Group Creates Ethics Seal for DTC Healthcare MarketersThe EthicAd Council, a new national organization promoting an ethics seal of approval, has been formed to build more productive communications and marketing partnerships between pharmaceutical companies, agencies and consumer groups.
Leadership of the not-for-profit organization consists mainly of doctors, researchers and academic policy figures from leading hospitals and universities, but also includes former government leaders and healthcare industry consultants. EthicAd Council said its standards will apply to online and offline healthcare marketers.
The organization has secured more than two-thirds of it's proposed 50-member advisory panel and expects to complete its search in four to six weeks. It holds it first invitational roundtable discussion in New York on June 15.
Promising to "evolve new standards" for providing consumers with information on pharmaceutical products, the EthicAd Council said its mission and values are rooted in the medical academic community.
No one disputes that pharmaceutical ads could use help communicating more clearly to consumers while continuing to meet disclosure obligations.
"Since the [Food and Drug Administration] regulations changed, most DTC ads respect the letter of the regulations, but violate the spirit by being too confusing," said Michelle Mirchandani, vice president of strategic services at Medical Broadcasting Co., Philadelphia, an ad agency specializing in pharmaceutical advertising.
However, whether EthicAd is the organization to facilitate the change remains to be seen.
"It's a lofty mission," she said. "They've taken the right first steps. It's the next few that will be really telling."
Michael S. Shaw, EthicAd Council's new executive director and former medical advisor with the National Institutes of Health in Washington, said the group is trying to improve DTC communication to consumers.
"Basically we are a coalition of members from within the overall academic community who want to work with the industry around direct-to-consumer marketing issues. We are neither for, or against DTC [as a concept]," he said. "We are not a political group, nor are we here as a watchdog organization."
Shaw emphasized that as the industry moves forward with more DTC initiatives, "academics in medicine can be very helpful."
EthicAd, Atlanta, is fashioned in part on online-privacy seal programs such as TrustE, New York, and BBBonline, Washington. And though the EthicAd Council will act as a mediating liaison between doctors, drugmakers, marketing agencies and the government, it also will offer input and establish standards for balanced DTC advertising as part of its seal-administering process. Drug makers spend $1.8 billion annually on DTC advertising.

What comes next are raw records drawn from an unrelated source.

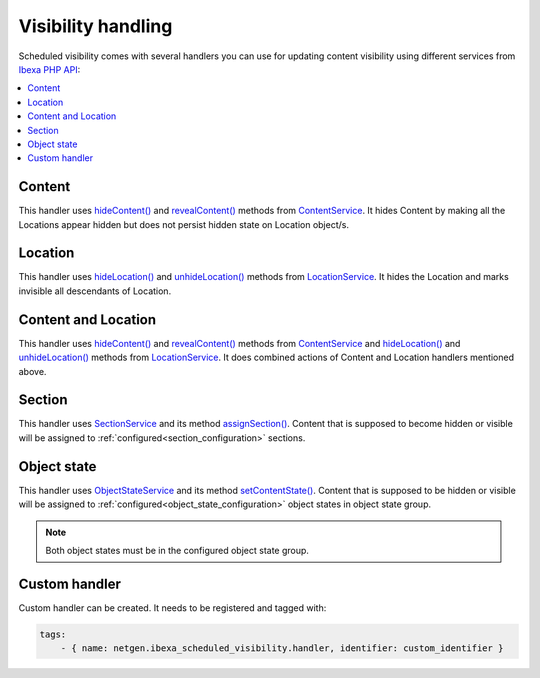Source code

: Visibility handling
===========================

Scheduled visibility comes with several handlers you can use for updating content visibility using
different services from `Ibexa PHP API <https://doc.ibexa.co/en/latest/api/php_api/php_api/>`_:

.. contents::
    :depth: 1
    :local:

Content
-------

This handler uses
`hideContent() <https://doc.ibexa.co/en/latest/api/php_api/php_api_reference/classes/Ibexa-Contracts-Core-Repository-ContentService.html#method_hideContent>`_ and
`revealContent() <https://doc.ibexa.co/en/latest/api/php_api/php_api_reference/classes/Ibexa-Contracts-Core-Repository-ContentService.html#method_revealContent>`_ methods from
`ContentService <https://doc.ibexa.co/en/latest/api/php_api/php_api_reference/classes/Ibexa-Contracts-Core-Repository-ContentService.html>`_.
It hides Content by making all the Locations appear hidden but does not persist hidden state on Location object/s.

Location
--------

This handler uses
`hideLocation() <https://doc.ibexa.co/en/latest/api/php_api/php_api_reference/classes/Ibexa-Contracts-Core-Repository-LocationService.html#method_hideLocation>`_ and
`unhideLocation() <https://doc.ibexa.co/en/latest/api/php_api/php_api_reference/classes/Ibexa-Contracts-Core-Repository-LocationService.html#method_unhideLocation>`_ methods from
`LocationService <https://doc.ibexa.co/en/latest/api/php_api/php_api_reference/classes/Ibexa-Contracts-Core-Repository-LocationService.html>`_.
It hides the Location and marks invisible all descendants of Location.

Content and Location
--------------------

This handler uses
`hideContent() <https://doc.ibexa.co/en/latest/api/php_api/php_api_reference/classes/Ibexa-Contracts-Core-Repository-ContentService.html#method_hideContent>`_ and
`revealContent() <https://doc.ibexa.co/en/latest/api/php_api/php_api_reference/classes/Ibexa-Contracts-Core-Repository-ContentService.html#method_revealContent>`_ methods from
`ContentService <https://doc.ibexa.co/en/latest/api/php_api/php_api_reference/classes/Ibexa-Contracts-Core-Repository-ContentService.html>`_ and
`hideLocation() <https://doc.ibexa.co/en/latest/api/php_api/php_api_reference/classes/Ibexa-Contracts-Core-Repository-LocationService.html#method_hideLocation>`_ and
`unhideLocation() <https://doc.ibexa.co/en/latest/api/php_api/php_api_reference/classes/Ibexa-Contracts-Core-Repository-LocationService.html#method_unhideLocation>`_ methods from
`LocationService <https://doc.ibexa.co/en/latest/api/php_api/php_api_reference/classes/Ibexa-Contracts-Core-Repository-LocationService.html>`_.
It does combined actions of Content and Location handlers mentioned above.

.. _section_handler:

Section
-------

This handler uses `SectionService <https://doc.ibexa.co/en/latest/api/php_api/php_api_reference/classes/Ibexa-Contracts-Core-Repository-SectionService.html>`_
and its method `assignSection() <https://doc.ibexa.co/en/latest/api/php_api/php_api_reference/classes/Ibexa-Contracts-Core-Repository-SectionService.html#method_assignSection>`_.
Content that is supposed to become hidden or visible will be assigned to :ref:`configured<section_configuration>` sections.

.. _object_state_handler:

Object state
------------

This handler uses `ObjectStateService <https://doc.ibexa.co/en/latest/api/php_api/php_api_reference/classes/Ibexa-Contracts-Core-Repository-ObjectStateService.html>`_
and its method `setContentState() <https://doc.ibexa.co/en/latest/api/php_api/php_api_reference/classes/Ibexa-Contracts-Core-Repository-ObjectStateService.html#method_setContentState>`_.
Content that is supposed to be hidden or visible will be assigned to :ref:`configured<object_state_configuration>` object states in object state group.

.. note::

    Both object states must be in the configured object state group.

.. _custom_handler:

Custom handler
------------

Custom handler can be created. It needs to be registered and tagged with:

.. code-block:: yaml

        tags:
            - { name: netgen.ibexa_scheduled_visibility.handler, identifier: custom_identifier }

The appointment of Donna Hill Owens as the group's chairwoman may raise some eyebrows. Owens is director of health education at Time Inc. Health, a company that not only sells DTC advertising space but also likely will increase its stature among drug marketers with Owens as chairwoman.

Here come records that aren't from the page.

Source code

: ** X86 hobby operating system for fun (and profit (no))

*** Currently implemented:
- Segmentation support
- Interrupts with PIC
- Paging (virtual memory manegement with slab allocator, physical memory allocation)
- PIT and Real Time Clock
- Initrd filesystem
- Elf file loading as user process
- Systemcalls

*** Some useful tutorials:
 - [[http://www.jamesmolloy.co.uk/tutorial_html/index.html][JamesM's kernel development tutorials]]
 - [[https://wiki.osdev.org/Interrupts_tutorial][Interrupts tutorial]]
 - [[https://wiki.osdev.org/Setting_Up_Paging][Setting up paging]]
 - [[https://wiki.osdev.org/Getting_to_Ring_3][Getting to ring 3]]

There also remains the appearance that the formation of the EthicAd Council has been slow in coming -- emerging on the heals of developments in the industry following the relaxation of FDA rules in 1997 which gave rise to more drug-related advertising. Over the past three years, that process has motivated some in the insurance and healthcare provider sphere to start their own organizations.
Blue Cross and Blue Shield Association, Chicago, recently launched RxIntelligence. The not-for-profit company plans to provide corporate human resource managers, doctors and patients with what it called "unbiased" information on products and availability.
RxIntelligence said it is motivated in part by a marked increase in DTC advertising by drug companies. Blue Cross also partnered with Health Insurance Association of America on the development of a new study that recently revealed costs for consumer drugs in the United States have nearly doubled since 1993, topping $100 billion last year.
But the EthicAd Council maintains that marketing prescription drugs directly to consumers should remain a corporate privilege, provided the industry exercises its fiduciary responsibility appropriately.
"We feel that they must adhere so the same kinds of standards that healthcare professionals, abide by," Shaw said.
Although the organization will have no legal authority over the drug industry, it appears the group will have significant influence on the public relations sector with power consolidated in a three-tiered advisory board.
"We are planning for our organization to actually create a separation of powers," Shaw said. "We are going to have three different branches of [policymaking], a lot like the American legal system."